[Python-ideas] Add stop=exception option to next() (was Re: PEP 479 and take())

Steven D'Aprano steve at pearwood.info
Sun Dec 14 02:55:27 CET 2014


On Sat, Dec 13, 2014 at 07:39:25PM -0500, Terry Reedy wrote:

[...]
> >>try:
> >>    item = next(it)
> >>except StopIteration:
> >>    raise ValueError('iterable must not be empty') from None
> >
> >I don't remember ever needing to write such code.
> 
> Others do, whenever the first item of an iterable needs special 
> treatment.  And others *have* forgotten to catch StopIteration when 
> calling next(it).

And if they forget that, what makes you think they will remember to 
write next(it, stop=ValueError)?


> The code for reduce *is* written with such code.
> 
> >>> from functools import reduce as r
> >>> r(lambda a, b: a+b, [])
> Traceback (most recent call last):
>   File "<pyshell#1>", line 1, in <module>
>     r(lambda a, b: a+b, [])
> TypeError: reduce() of empty sequence with no initial value
> 
> But the current equivalent code in the doc is buggy because it was not.

One has to expect that pedagogical examples often avoid complicating the 
code with error handling, and consequently are buggy compared to the 
real production code. It's almost a truism that an algorithm that takes 
5 lines in text books might take 50 lines in production code :-)


> def reduce(function, iterable, initializer=None):
>     it = iter(iterable)
>     if initializer is None:
>         value = next(it)
>     else:
>         value = initializer
>     for element in it:
>         value = function(value, element)
>     return value
> 
> >>> reduce(lambda a, b: a+b, [])
> Traceback (most recent call last):
>   File "C:\Programs\Python34\tem.py", line 11, in <module>
>     reduce(lambda a, b: a+b, [])
>   File "C:\Programs\Python34\tem.py", line 4, in reduce
>     value = next(it)
> StopIteration


Seems perfectly reasonable to me.

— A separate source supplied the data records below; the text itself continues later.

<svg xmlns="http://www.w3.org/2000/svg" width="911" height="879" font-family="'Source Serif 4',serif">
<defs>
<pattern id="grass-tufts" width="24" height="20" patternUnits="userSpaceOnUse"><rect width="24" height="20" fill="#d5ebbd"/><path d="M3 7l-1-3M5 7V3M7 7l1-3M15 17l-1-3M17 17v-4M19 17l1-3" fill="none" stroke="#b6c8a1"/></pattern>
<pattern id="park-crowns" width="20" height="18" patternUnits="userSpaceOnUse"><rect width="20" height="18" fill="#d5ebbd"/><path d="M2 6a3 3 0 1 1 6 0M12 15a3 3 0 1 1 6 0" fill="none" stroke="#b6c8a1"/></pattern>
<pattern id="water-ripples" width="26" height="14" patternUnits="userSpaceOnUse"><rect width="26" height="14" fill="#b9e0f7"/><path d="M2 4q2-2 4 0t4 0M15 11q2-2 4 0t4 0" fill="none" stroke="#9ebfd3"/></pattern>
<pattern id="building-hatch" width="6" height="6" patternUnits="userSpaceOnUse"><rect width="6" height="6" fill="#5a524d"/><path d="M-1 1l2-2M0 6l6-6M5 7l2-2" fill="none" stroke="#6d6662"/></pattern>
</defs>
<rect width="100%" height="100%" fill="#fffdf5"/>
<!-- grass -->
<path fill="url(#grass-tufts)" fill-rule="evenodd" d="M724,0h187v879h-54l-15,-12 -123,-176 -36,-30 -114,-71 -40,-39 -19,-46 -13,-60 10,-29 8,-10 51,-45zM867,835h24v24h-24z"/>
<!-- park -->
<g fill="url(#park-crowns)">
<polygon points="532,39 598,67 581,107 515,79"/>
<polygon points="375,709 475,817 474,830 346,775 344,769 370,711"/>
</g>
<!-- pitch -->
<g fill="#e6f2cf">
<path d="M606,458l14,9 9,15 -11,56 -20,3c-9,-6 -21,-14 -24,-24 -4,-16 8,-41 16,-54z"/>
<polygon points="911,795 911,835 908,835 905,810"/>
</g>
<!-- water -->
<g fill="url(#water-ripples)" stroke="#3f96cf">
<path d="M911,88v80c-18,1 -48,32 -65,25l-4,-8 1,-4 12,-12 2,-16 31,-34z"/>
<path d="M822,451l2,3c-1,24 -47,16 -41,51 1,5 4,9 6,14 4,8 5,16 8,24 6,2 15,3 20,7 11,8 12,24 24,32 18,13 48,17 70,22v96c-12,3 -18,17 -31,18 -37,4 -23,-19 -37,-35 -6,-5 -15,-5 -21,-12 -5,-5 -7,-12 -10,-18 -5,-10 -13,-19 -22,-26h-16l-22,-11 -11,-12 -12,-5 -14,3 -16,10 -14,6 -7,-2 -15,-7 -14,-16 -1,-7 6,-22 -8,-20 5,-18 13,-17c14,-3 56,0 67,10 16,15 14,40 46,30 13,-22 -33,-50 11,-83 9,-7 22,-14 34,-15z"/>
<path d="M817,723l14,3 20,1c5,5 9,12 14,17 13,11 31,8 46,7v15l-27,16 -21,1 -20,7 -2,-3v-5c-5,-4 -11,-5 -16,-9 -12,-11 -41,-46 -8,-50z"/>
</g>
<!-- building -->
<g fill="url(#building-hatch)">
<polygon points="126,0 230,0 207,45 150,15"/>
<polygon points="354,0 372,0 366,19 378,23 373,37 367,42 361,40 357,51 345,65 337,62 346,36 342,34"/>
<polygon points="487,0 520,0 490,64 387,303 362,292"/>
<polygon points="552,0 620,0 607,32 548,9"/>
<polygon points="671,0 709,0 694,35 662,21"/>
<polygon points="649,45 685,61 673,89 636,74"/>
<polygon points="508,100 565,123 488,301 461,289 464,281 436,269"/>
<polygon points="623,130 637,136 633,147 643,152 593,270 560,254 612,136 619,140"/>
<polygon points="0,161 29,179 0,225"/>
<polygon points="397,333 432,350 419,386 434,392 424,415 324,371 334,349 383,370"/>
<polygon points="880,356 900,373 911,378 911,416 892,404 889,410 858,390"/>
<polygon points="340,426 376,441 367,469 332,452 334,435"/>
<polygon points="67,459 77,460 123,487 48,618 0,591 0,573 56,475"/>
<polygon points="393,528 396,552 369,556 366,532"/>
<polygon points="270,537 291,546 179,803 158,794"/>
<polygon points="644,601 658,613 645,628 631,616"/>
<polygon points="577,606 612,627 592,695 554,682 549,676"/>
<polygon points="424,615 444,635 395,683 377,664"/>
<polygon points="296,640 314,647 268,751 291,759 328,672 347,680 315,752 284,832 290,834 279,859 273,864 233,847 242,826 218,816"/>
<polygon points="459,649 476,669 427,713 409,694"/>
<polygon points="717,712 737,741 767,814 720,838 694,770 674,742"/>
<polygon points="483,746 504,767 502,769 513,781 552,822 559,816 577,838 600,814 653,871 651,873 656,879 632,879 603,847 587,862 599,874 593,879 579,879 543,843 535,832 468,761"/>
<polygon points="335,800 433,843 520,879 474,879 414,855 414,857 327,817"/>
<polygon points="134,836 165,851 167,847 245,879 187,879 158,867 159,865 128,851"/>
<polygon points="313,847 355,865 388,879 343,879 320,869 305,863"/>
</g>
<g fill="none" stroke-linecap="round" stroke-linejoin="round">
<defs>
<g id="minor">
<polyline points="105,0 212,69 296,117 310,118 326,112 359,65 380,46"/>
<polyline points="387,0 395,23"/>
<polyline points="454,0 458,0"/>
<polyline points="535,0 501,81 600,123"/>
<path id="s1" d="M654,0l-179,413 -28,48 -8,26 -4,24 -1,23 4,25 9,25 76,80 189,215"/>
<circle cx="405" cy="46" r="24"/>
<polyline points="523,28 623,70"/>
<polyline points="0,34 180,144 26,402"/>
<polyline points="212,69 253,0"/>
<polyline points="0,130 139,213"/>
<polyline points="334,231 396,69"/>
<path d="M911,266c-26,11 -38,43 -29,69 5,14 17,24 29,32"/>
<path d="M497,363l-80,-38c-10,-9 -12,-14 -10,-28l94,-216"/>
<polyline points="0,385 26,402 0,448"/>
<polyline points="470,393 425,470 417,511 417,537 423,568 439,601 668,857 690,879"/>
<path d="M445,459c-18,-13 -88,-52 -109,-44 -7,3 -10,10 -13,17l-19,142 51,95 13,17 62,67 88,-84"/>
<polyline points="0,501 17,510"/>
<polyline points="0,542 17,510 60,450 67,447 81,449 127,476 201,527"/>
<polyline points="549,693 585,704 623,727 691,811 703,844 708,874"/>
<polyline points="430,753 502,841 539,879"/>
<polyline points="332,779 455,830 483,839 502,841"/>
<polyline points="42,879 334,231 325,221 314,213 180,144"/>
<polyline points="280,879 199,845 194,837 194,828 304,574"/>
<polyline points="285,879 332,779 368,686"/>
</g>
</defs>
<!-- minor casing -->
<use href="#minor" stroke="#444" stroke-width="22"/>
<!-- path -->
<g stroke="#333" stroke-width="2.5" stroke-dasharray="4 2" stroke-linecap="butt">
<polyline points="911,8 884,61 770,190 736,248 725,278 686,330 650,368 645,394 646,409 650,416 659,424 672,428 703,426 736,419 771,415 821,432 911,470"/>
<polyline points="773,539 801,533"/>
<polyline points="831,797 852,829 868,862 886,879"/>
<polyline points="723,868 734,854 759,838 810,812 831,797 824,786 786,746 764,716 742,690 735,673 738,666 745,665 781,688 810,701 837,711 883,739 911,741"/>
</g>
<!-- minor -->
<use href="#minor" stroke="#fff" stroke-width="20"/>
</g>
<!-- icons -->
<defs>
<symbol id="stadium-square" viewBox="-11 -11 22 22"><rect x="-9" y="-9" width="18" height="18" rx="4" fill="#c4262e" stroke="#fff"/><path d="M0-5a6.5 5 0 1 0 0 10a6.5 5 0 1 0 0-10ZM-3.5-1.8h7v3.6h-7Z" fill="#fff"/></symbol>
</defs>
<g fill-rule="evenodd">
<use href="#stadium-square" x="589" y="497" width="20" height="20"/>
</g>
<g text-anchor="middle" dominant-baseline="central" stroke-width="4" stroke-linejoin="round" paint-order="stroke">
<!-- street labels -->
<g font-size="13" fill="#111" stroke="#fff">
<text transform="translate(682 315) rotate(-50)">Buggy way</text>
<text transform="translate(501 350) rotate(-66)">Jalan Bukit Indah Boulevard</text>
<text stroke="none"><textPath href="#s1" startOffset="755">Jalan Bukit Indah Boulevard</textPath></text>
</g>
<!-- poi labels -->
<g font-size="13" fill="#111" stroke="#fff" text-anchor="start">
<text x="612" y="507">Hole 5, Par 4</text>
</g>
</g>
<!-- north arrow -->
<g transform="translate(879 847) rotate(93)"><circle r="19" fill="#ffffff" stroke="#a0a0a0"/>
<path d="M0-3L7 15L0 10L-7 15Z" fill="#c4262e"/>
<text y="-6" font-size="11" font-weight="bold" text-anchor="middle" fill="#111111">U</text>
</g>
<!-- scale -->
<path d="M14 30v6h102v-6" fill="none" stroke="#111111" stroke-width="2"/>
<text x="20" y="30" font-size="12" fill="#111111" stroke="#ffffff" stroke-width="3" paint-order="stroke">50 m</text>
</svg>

Many user-written functions don't 
bother to catch exceptions and convert them to a standard exception, 
instead they just let them bubble up. That's not a bug, it's a feature 
of Python.

Generators are rather special, but for non-generator functions like 
reduce, StopIteration is just another exception, no different from 
ValueError, IndexError, UnicodeDecodeError, etc.


> The equivalent code now would be
> 
> try:
>     value = next(it)
> except StopIteration:
>     raise TypeError("reduce() of empty sequence with no initial value") 
> from None
> 
> http://bugs.python.org/issue23049?

I don't think that this example needs to be fixed, but I don't object if 
you do fix it.

> That a core developer would miss this 
[...]

You're assuming that it was an oversight. It's more likely that the 
author of that code snippet simply didn't care to complicate the code 
just for the sake of raising the same exception type as the built-in 
reduce.

If you read the docs for reduce, it doesn't make any promises about what 
exceptions it will raise. Raising ValueError is not a documented part of 
the API.

https://docs.python.org/3/library/functools.html#functools.reduce

So the Devil's Advocate might argue that the bug is not in the pure 
Python code but in the built-in reduce, since it wrongly raises 
ValueError when it should raise StopIteration.